其 ノ 心 、 其 ノ 輝 キ 、 一 隅 ヲ 照 ラ ス 。





『人というものはそう自由なものではない…』



『男であるという制約。力を持って生まれ落ちたという制約。』



『そして…今の此の世に生きているという制約…』



『様々な制約の中で生き…其の中で、俺達が出来る事を最大限してゆかねばならない』







ゆらゆら、ゆらゆらと水面が揺れる。


普段の自分の居場所が河川敷に落ち着いてからというもの、一人で居る時に水面を眺めてしまうのが癖になっていた。
ただ、いつもと違うのは、ここが海だという事だけ。


白い手すりの向こう側には漆黒の海面が広がっている。
京から相当な距離があったため、千年前に海を見たのはたった二回。
その時にみた『天橋立』も、白い砂浜もここにはない。


港には白い大きな客船が留まっている。
少し装飾過多とも思える華美な照明を纏い、賑やかな音楽に包まれてその船は未だ眠る事を知らないようだ。

右耳に潮騒を、左耳に街の喧騒と雑踏を感じながらゆっくりと歩いていく。


「シルバー!!」

耳慣れた声に振り向くと、赤い袖ががっしりと俺の腕を掴んだ。

「レ…レッド?!」
「どうせ一人で暇してるんだろ?ちょっと一緒に来てくれないか」

物言いは穏やかだが、これは強制だ。
レッドとの付き合いはまだ浅いが、こいつが言い出したら聞かない性格だというのは今までの遣り取りで、身に染みて解っている事だ。こういう時は、無駄に逆らわない方が良い。

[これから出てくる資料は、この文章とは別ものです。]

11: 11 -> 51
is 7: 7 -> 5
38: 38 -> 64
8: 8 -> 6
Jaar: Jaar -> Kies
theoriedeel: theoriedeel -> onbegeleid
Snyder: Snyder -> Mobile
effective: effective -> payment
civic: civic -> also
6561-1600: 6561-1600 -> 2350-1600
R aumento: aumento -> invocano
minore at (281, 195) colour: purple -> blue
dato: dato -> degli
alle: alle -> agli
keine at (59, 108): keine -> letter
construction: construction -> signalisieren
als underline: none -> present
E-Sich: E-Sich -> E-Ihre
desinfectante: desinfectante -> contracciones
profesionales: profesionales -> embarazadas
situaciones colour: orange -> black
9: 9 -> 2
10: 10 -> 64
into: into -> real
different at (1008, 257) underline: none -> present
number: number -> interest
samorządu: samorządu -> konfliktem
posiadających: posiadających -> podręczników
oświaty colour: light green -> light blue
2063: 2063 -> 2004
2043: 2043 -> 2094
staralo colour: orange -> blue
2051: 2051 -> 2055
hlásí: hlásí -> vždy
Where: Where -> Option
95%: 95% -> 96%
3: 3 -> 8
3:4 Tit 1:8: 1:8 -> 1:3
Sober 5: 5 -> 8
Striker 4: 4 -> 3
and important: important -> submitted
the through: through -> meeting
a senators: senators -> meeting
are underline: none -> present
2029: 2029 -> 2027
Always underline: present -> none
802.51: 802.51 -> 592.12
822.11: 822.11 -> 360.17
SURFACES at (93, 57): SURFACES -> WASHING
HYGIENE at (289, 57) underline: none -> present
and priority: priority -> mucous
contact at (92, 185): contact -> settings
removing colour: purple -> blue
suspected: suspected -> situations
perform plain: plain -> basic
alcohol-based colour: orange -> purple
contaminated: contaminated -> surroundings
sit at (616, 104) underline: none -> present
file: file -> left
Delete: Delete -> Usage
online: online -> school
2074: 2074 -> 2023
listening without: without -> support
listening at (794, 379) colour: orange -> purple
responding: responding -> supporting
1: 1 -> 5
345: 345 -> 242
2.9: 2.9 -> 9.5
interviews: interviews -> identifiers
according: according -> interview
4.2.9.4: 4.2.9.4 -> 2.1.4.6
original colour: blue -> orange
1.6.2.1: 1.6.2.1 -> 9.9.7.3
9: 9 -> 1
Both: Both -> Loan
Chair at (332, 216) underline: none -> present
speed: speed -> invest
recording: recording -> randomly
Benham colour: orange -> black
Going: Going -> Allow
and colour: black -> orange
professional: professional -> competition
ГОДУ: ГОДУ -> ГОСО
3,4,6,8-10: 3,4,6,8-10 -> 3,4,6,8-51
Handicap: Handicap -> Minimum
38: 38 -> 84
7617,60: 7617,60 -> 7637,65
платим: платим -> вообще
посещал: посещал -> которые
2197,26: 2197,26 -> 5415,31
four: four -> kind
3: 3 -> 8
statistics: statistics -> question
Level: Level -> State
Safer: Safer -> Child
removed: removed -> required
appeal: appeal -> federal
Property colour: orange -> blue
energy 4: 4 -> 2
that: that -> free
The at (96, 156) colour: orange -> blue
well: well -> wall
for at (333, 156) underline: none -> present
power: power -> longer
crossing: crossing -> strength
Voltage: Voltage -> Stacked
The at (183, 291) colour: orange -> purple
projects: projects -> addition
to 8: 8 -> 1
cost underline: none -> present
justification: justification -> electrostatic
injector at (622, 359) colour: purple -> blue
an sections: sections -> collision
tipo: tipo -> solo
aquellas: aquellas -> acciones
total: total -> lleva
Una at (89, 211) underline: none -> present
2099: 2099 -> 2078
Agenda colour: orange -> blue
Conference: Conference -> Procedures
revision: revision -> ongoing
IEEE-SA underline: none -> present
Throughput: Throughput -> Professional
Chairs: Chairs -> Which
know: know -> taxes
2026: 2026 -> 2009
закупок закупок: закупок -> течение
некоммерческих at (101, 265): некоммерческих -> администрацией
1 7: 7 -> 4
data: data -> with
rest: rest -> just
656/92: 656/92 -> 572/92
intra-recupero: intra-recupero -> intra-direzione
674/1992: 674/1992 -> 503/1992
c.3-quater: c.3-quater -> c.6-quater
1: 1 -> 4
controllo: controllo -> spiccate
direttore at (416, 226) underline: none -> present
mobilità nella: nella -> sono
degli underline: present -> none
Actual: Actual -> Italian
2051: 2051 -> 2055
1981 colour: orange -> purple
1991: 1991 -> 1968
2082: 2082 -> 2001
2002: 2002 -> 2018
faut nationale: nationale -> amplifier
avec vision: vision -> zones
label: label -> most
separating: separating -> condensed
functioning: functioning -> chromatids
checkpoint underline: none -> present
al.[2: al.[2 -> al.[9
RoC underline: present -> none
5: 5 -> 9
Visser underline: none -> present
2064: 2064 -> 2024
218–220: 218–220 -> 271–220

かくして俺は、レッドに腕を引かれ今来た道を逆行する事になったのだった。


   ※   ※   ※


「ここ、入るから」
そう言って立ち止まった建物を見上げる。
と、そこには…夜空に届くかのような、高い光の柱が聳え立っていた。

「大人二枚」
「ありがとうございます。千四百円になります」
などという遣り取りを交わし、上下運動を繰り替えす妙な箱(エレベーターというのだそうだ)で運ばれると、何時の間にか最上階と思われる部屋に着いていた。

「ここは……」
「ほら、シルバー、もっとこっち来なって」
言われるまま、窓の傍で手招きをしているレッドの隣に立つ……


紅、青、黄、白、色とりどりの光の洪水。

夜空では収まりきれずに零れ落ちてしまった輝きが、黒い空間を飾り起てている。


「綺麗だろ…?」
「ああ…」


   ※   ※   ※


「平安時代みたいに…夜は真っ暗で静かなものじゃないんだ…もう…」

「自然じゃないかもしれない…眠らなくちゃいけないのかもしれない」

「だけど…この光は、何百万という人々が生きているしるしなんだ」

「人々の…命の光なんだ」

「俺達は…万能じゃない…弱いし…力だって限られてる」

「だけど…その限られた力で、俺達は精一杯やらなきゃいけないんだ」




そう言ったレッドの横顔は…千年前のあいつにひどく似ていて。
しかし、レッドにしか持てない輝きを確かに纏っていて。









蘇芳…お前の…生まれかわりかもしれないこの男に…







俺はまた…惹かれている……

              





                END?




2002.01.24. 脱稿

じょにぃ、HAPPY BIRTHDAY!!
君との付き合いも長くなって…おねぇさん嬉しいよ(にやり)
ともかくも。これからも変な方向に突っ走って行きましょう★
何だか変な話になっちゃってごめんよぅ…
赤銀むずいよ!!いや自分がだめだめなのです。
何しろ初赤銀だし…今銀のお相手としては奴がブームだし…
すみませんです…

そしてすみません某マリ○タワーは遅くても夜10時までの営業です。